Black pepper may hold the key for Corona fighting drug                                                                 


A team of Indian scientists has identified black pepper, the everyday kitchen spice, as a possible candidate for developing a drug against the Coronavirus.

A computational study conducted by the researchers from the Department of Physics at the Indian Institute of Technology (Indian School of Mines), Dhanbad has found that Piperine found in black pepper, can bind and inhibit the SARS-Cov-2 virus that causes the disease.

Explaining their work, the leader of the team, Prof. Umakanta Tripathy, said that Coronavirus, like any other virus, uses the proteins on its surface to enter into the cells of the human body. He and his team looked for natural compounds that could bind to these proteins and stop the virus from entering human cells. They used computer-based cutting edge techniques such as molecular docking and molecular dynamics simulation to hunt for potential inhibitors.

They selected 30 molecules present in common kitchen spices and explored their role as a therapeutic agent. Out of these, Piperine, an alkaloid present in pepper and responsible for its pungency, emerged as a strong forbidder of the virus proteins.

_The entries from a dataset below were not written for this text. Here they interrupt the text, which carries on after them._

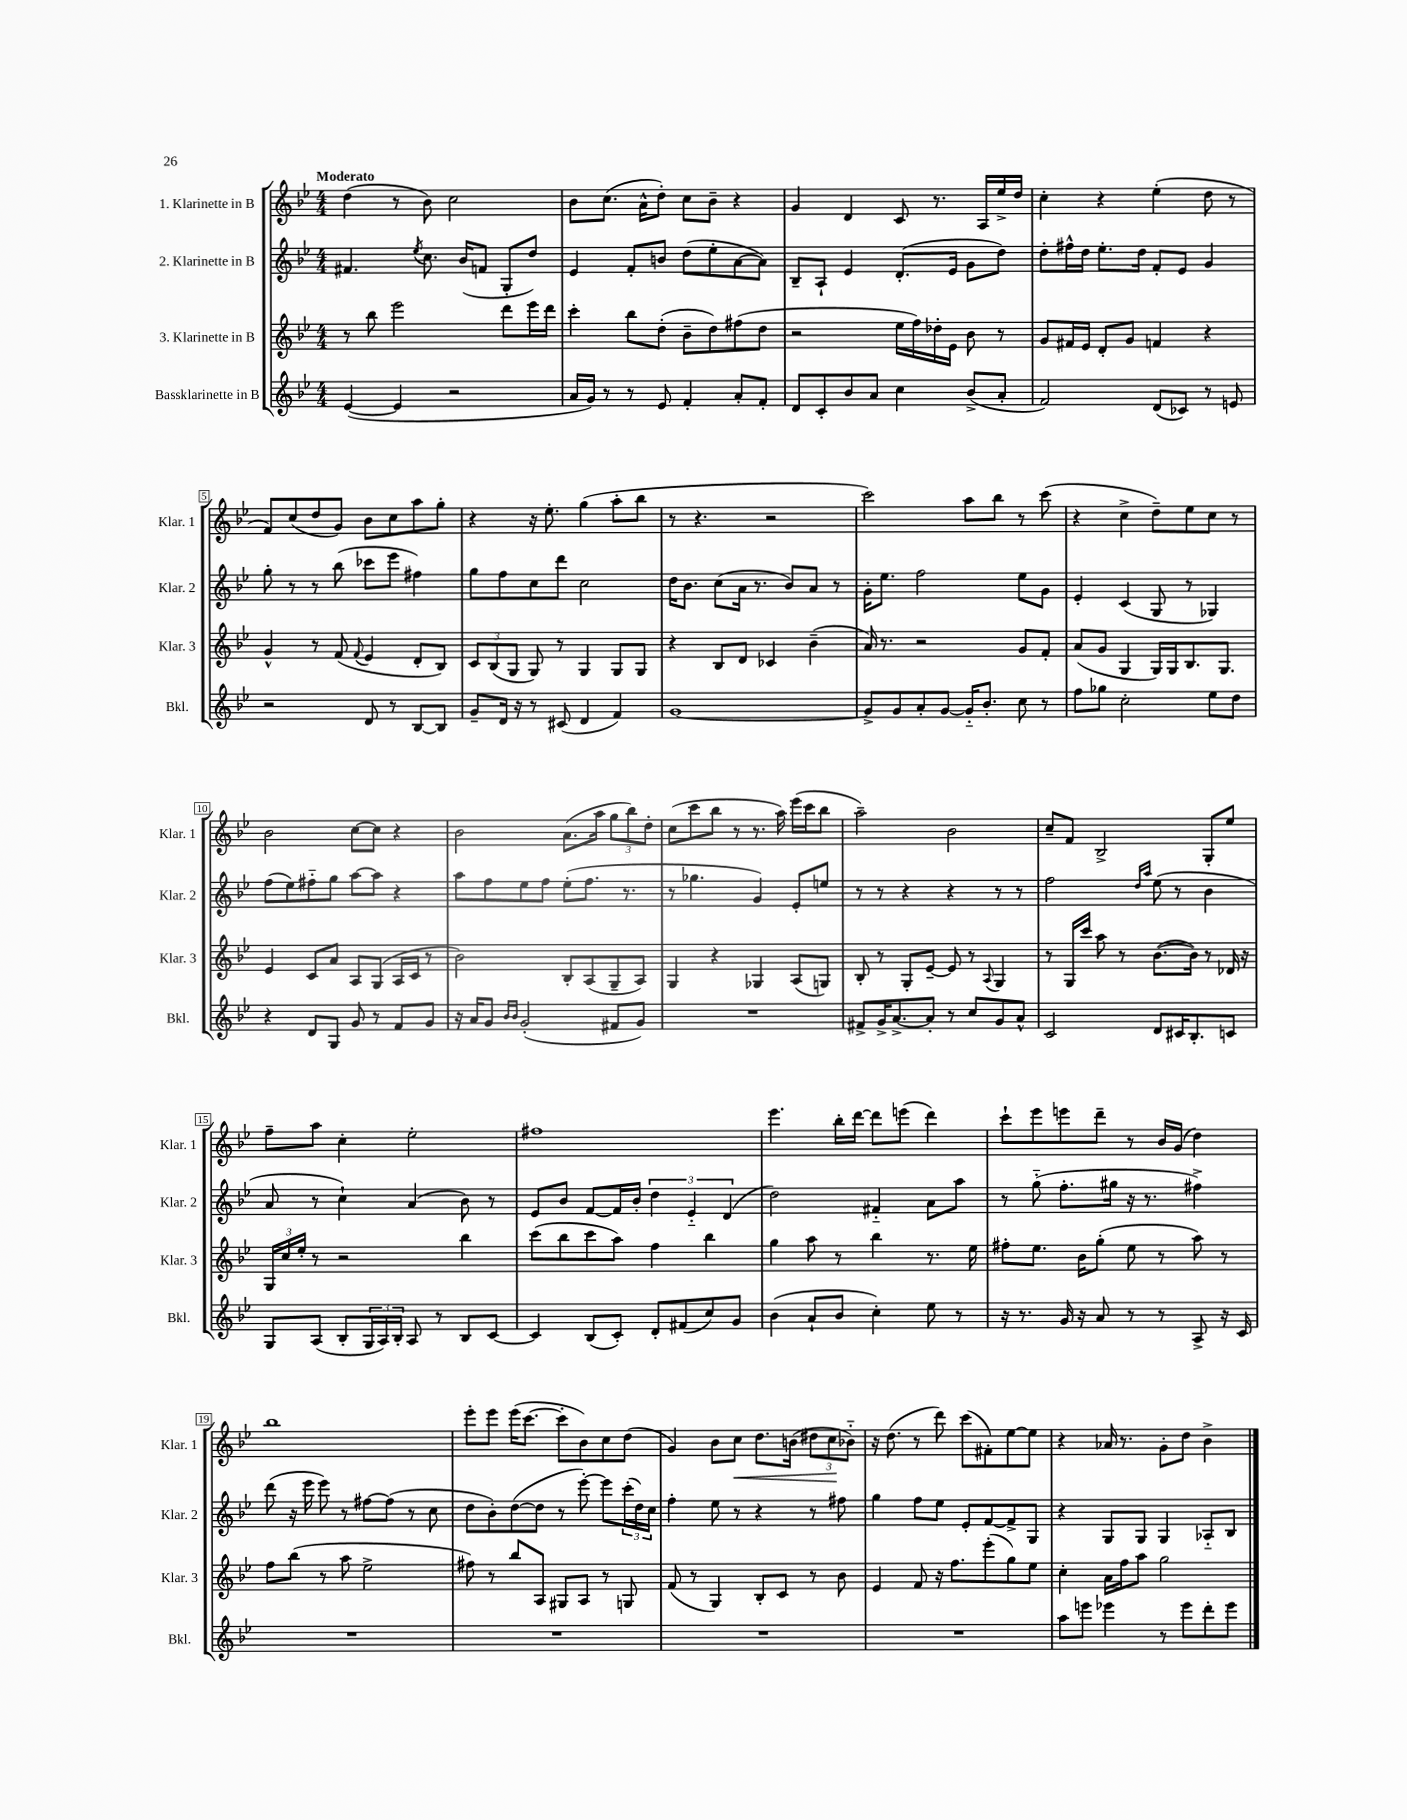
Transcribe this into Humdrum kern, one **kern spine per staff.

**kern	**kern	**kern	**kern
*staff4	*staff3	*staff2	*staff1
*clefG2	*clefG2	*clefG2	*clefG2
*k[b-e-]	*k[b-e-]	*k[b-e-]	*k[b-e-]
*M4/4	*M4/4	*M4/4	*M4/4
([4e-	8r	4.f#	(4dd
.	8bb-	.	.
4e-]	2eee-	.	8r
.	.	8qee-	.
.	.	8.cc	8b-)
2r	.	.	2cc
.	.	(16b-	.
.	.	8f	.
.	8ddd	8G'	.
.	16eee-	8dd)	.
.	16ddd	.	.
=	=	=	=
16a	4ccc'	4e-	8b-
16g)	.	.	.
8r	.	.	(8.cc
8r	8bb-	8f'	.
.	.	.	16a^^
8e-	(8dd'	8b	8dd')
4f'	8b-~	(8dd	8cc
.	8dd)	8ee-'	8b-~
8a'	(8ff#	[8a	4r
8f'	8dd	8a])	.
=	=	=	=
8d	2r	8B-~	4g
8c'	.	8A`	.
8b-	.	4e-	4d
8a	.	.	.
4cc	16ee-	(8.d'	8c
.	16ff)	.	.
.	16dd-'	.	8.r
.	16e-	16e-	.
(8b-^	8b-	8g	.
.	.	.	16A
8a'	8r	8dd)	16ee-^
.	.	.	16dd
=	=	=	=
2f)	8g	8dd'	4cc'
.	16f#	16ff#^^	.
.	16e-	16dd	.
.	8d'	8.ee-'	4r
.	8g	.	.
.	.	16dd	.
(8d	4f	8f'	(4ee-'
8c-)	.	8e-	.
8r	4r	4g	8dd
8e	.	.	8r
=	=	=	=
2r	4g^^	8gg'	8f)
.	.	8r	(8cc
.	8r	8r	8dd
.	(8f	(8bb-	8g)
.	8qqf	.	.
8d	4e-	8ccc-	8b-
8r	.	8eee-	8cc
[8B-	8d'	4ff#)	8aa
8B-]	8B-)	.	8gg'
=	=	=	=
8g~	12c	8gg	4r
.	(12B-	.	.
16d	.	8ff	.
.	12G	.	.
16r	.	.	.
8r	8G)	8cc	16r
.	.	.	8.ee-'
(8c#	8r	8ddd	.
4d	4G	2cc	(4gg
4f)	8G	.	8aa'
.	8G	.	8bb-
=	=	=	=
[1g	4r	16dd	8r
.	.	8.b-	.
.	.	.	4.r
.	8B-	(8cc	.
.	8d	16a	.
.	.	8.r	.
.	4c-	.	2r
.	.	8b-)	.
.	(4b-~	8a	.
.	.	8r	.
=	=	=	=
8g^]	16a)	16g'	2ccc)
.	8.r	8.ee-	.
8g	.	.	.
8a'	2r	2ff	.
[8g	.	.	.
16g'~]	.	.	8aa
8.b-'	.	.	.
.	.	.	8bb-
8cc	8g	8ee-	8r
8r	8f'	8g	(8ccc
=	=	=	=
8ff	(8a	4e-'	4r
8gg-	8g	.	.
2cc'	4G	(4c	4cc^
.	16G)	8G	8dd~)
.	16G	.	.
.	8.B-	8r	8ee-
8ee-	.	4G-)	8cc
.	8.G	.	.
8dd	.	.	8r
=	=	=	=
4r	4e-	(8ff	2b-
.	.	8ee-)	.
8d	8c	8ff#'~	.
8G	8a	8gg	.
8g	8A	[8aa	[8cc
8r	(8G	8aa]	8cc]
8f	16A	4r	4r
.	16c	.	.
8g	8r	.	.
=	=	=	=
16r	2b-)	8aa	2b-
16a	.	.	.
8g	.	8ff	.
16qqb-	.	.	.
16qqb-	.	.	.
(2g'	.	8ee-	.
.	.	8ff	.
.	8B-'	(8ee-'	(8.a
.	(8A	8.ff	.
.	.	.	16aa
8f#	8G~	.	12gg
.	.	8.r	.
.	.	.	12bb-)
8g)	8A)	.	.
.	.	.	12dd'
=	=	=	=
1r	4G	8r	(8cc
.	.	4.gg-	8ccc
.	4r	.	8bb-
.	.	.	8r
.	4G-	4g)	8.r
.	.	.	16aa)
.	(8A	8e-'	(16eee-
.	.	.	16ccc
.	8G)	8ee	8bb-
=	=	=	=
8f#^	8B-'	8r	2aa~)
16g^	8r	8r	.
[8.a^	.	.	.
.	8G'	4r	.
8a']	[8e-~	.	.
8r	8e-]	4r	2b-
8cc	8r	.	.
.	8qqA	.	.
8g	4G	8r	.
8a^^	.	8r	.
=	=	=	=
2c	8r	2ff	8cc~
.	16G	.	8f
.	16ccc	.	.
.	8aa	.	2B-^
.	8r	.	.
.	.	16qqdd	.
.	.	16qqaa	.
8d	([8.b-	(8ee-	.
16c#	.	8r	.
8.B-'	16b-])	.	.
.	8r	4b-	8G'
8c	16d-	.	8ee-
.	16r	.	.
=	=	=	=
8G	24G	8a	8ff~
.	24cc	.	.
.	24ee-'	.	.
(8A	8r	8r	8aa
8B-'	2r	4cc`)	4cc'
24G	.	.	.
24A)	.	.	.
24B-'	.	.	.
8A	.	(4a	2ee-'
8r	.	.	.
8B-	4bb-	8b-)	.
[8c	.	8r	.
=	=	=	=
4c]	(8ccc	8e-	1ff#
.	8bb-	8b-	.
(8B-	8ccc	[8f	.
8c')	8aa)	16f]	.
.	.	16b-'	.
8d'	4ff	6dd	.
(8f#	.	.	.
.	.	6e-'~	.
8cc)	4bb-	.	.
.	.	(6d	.
8g	.	.	.
=	=	=	=
(4b-	4gg	2dd)	4.eee-
8a`	8aa	.	.
8b-	8r	.	16bb-'
.	.	.	[16ddd
4cc')	4bb-	4f#'~	8ddd]
.	.	.	(8eee
8ee-	8.r	8a	4ddd)
8r	.	8aa	.
.	16ee-	.	.
=	=	=	=
16r	8ff#'	8r	8ccc`
8.r	.	.	.
.	8.ee-	(8gg'~	8eee-
16g	.	8.ff'	8eee
16r	16b-	.	.
8a	(8gg'	.	8ddd~
.	.	16gg#	.
8r	8ee-	16r	8r
.	.	8.r	.
8r	8r	.	16b-
.	.	.	(16g
8A^	8aa)	4ff#^)	4dd)
16r	8r	.	.
16c	.	.	.
=	=	=	=
1r	8ff	(8ddd	1bb-
.	(8bb-	16r	.
.	.	16eee-	.
.	8r	8eee-)	.
.	8aa	8r	.
.	2ee-^	[8ff#	.
.	.	(8ff#]	.
.	.	8r	.
.	.	8cc	.
=	=	=	=
1r	8ff#)	8dd	8eee-'
.	8r	8b-')	8eee-
.	8bb-	([8dd	(16eee-
.	.	.	[8.ccc
.	8A	8dd]	.
.	8G#	8r	8ccc']
.	8A	[8eee-')	8b-)
.	8r	8eee-]	8cc
.	8G	(24ccc'	(8dd
.	.	24dd)	.
.	.	24cc	.
=	=	=	=
1r	(8f	4ff'	4g)
.	8r	.	.
.	4G)	8ee-	8b-
.	.	8r	8cc
.	8B-'	4r	8.dd
.	8c	.	.
.	.	.	(16b
.	8r	8r	12dd#
.	.	.	12cc
.	8b-	8ff#	.
.	.	.	12b-'~)
=	=	=	=
1r	4e-	4gg	16r
.	.	.	(8.dd
.	8f	8ff	8r
.	16r	8ee-	8ddd)
.	8.ff	.	.
.	.	8e-'	(8ccc
.	(8eee-'	[8f	8f#')
.	8gg)	8f^]	[8ee-
.	8ee-	8G	8ee-]
=	=	=	=
8aa	4cc'	4r	4r
8eee	.	.	.
4eee-	16a	8G	16a-
.	16ff	.	8.r
.	8aa	8G	.
8r	2gg	4G	8g'
8eee-	.	.	8dd
8ddd'	.	8A-'~	4b-^
8eee-	.	8B-	.
==	==	==	==
*-	*-	*-	*-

Early insights from laboratory studies and research on related viruses predicted that COVID-19 would decline with higher temperatures, humidity, and ultraviolet (UV) light.

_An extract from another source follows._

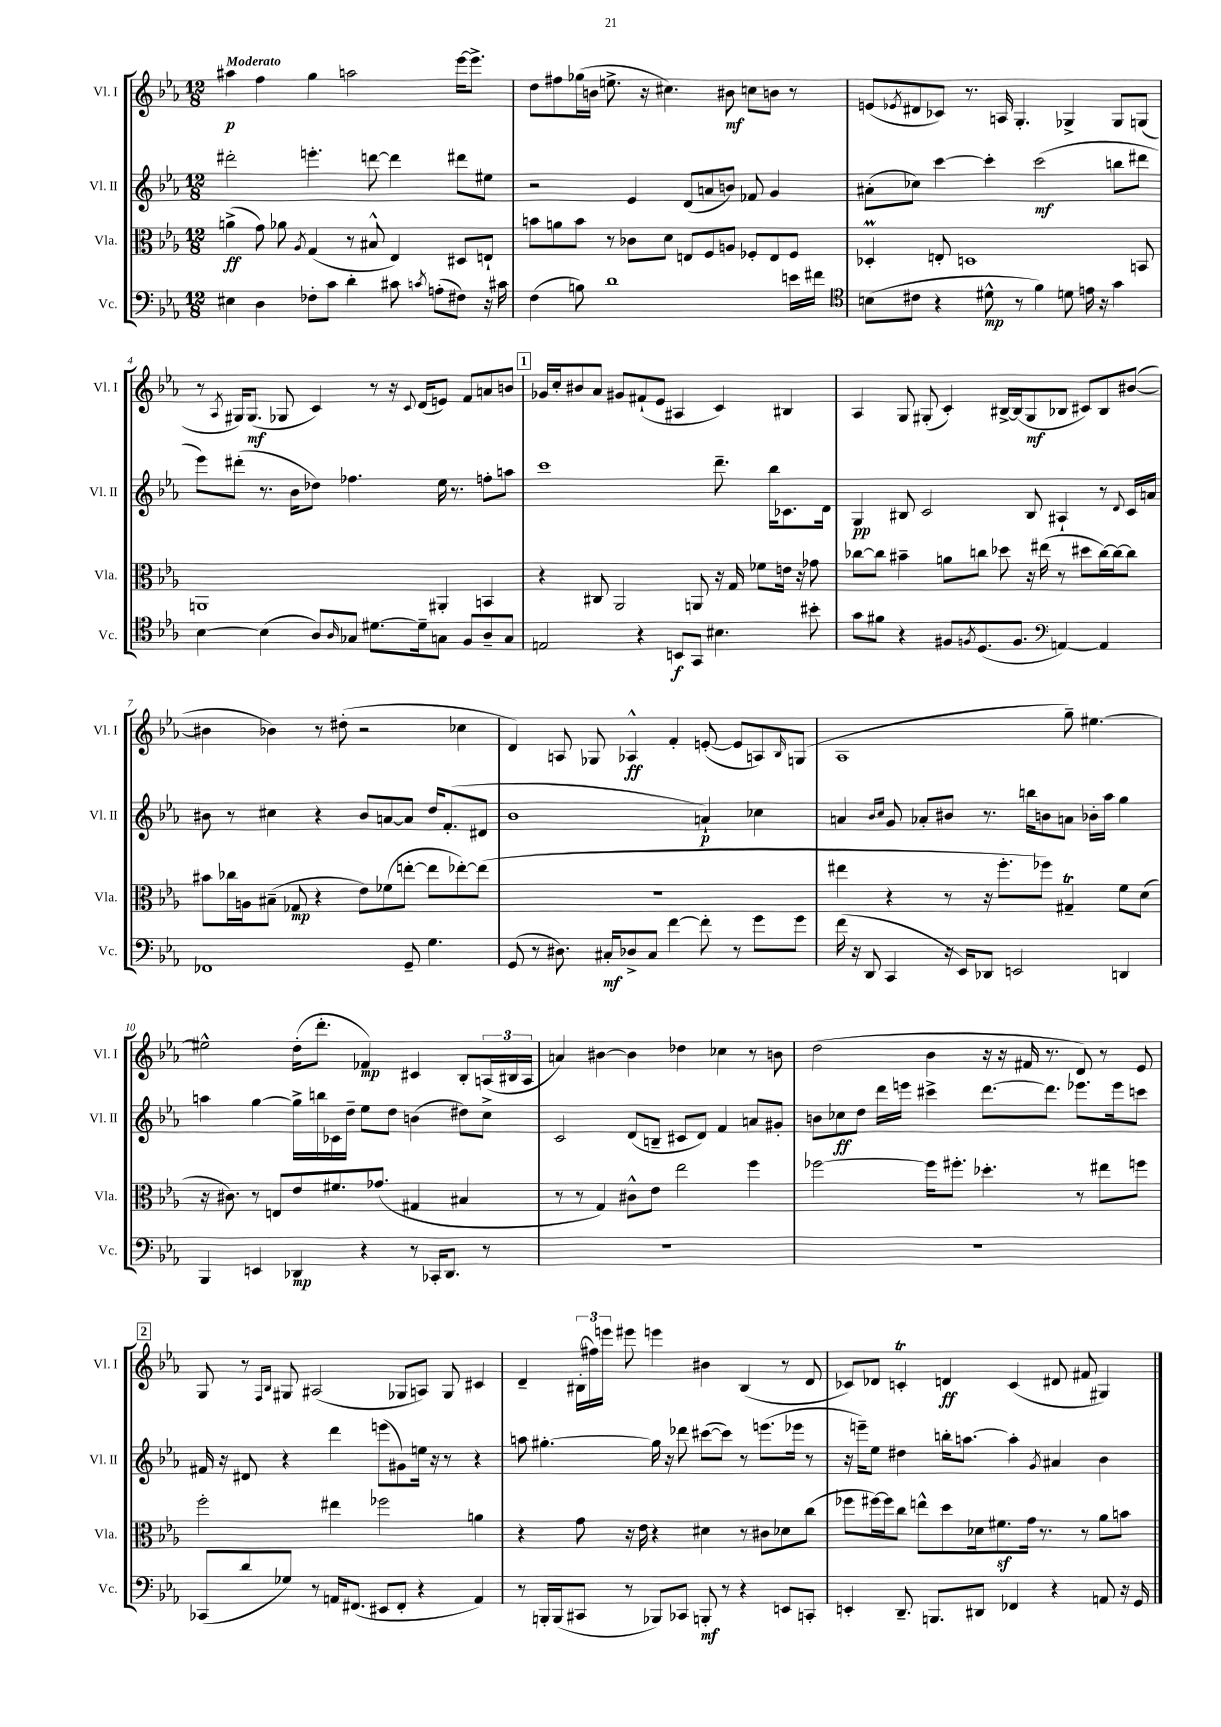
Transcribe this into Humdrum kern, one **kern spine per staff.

Speaking to India Science Wire, Prof. Tripathy said, “Our results look very promising. The study is no doubt, purely computational and requires testing in laboratories for further confirmation. However, it is still an important lead.”

The molecule is now being tested experimentally in a laboratory in collaboration with Dr. Ashok Kumar Patra, Director, Biologics Development, IMGENEX India Pvt. Ltd., an Odisha based Biotech Company. Computer-based studies are often considered as the first step before these get tested in laboratories and undergo subsequent trials if found efficient. If the experiments prove successful, it will be a game-changer particularly since pepper is a natural product, and there may not be side effects that are normally associated with chemical-based drugs.

The study team included Prof. Tripathy’s Ph.D. students - Mr. Janmejaya Rout and Mr. Bikash Chandra Swain. They published a report on their work in the Journal of Biomolecular Structure and Dynamics titled “In silico investigation of spice molecules as a potent inhibitor of SARS-CoV-2”.

The Covid-19 pandemic has already claimed 1 lakh lives in India and over a million worldwide. There are concerted efforts by scientists worldwide to develop therapeutic drugs to cure those who are infected by the SARS-CoV-2 virus. Several vaccine candidates are also under trial in different parts of the world, including in India.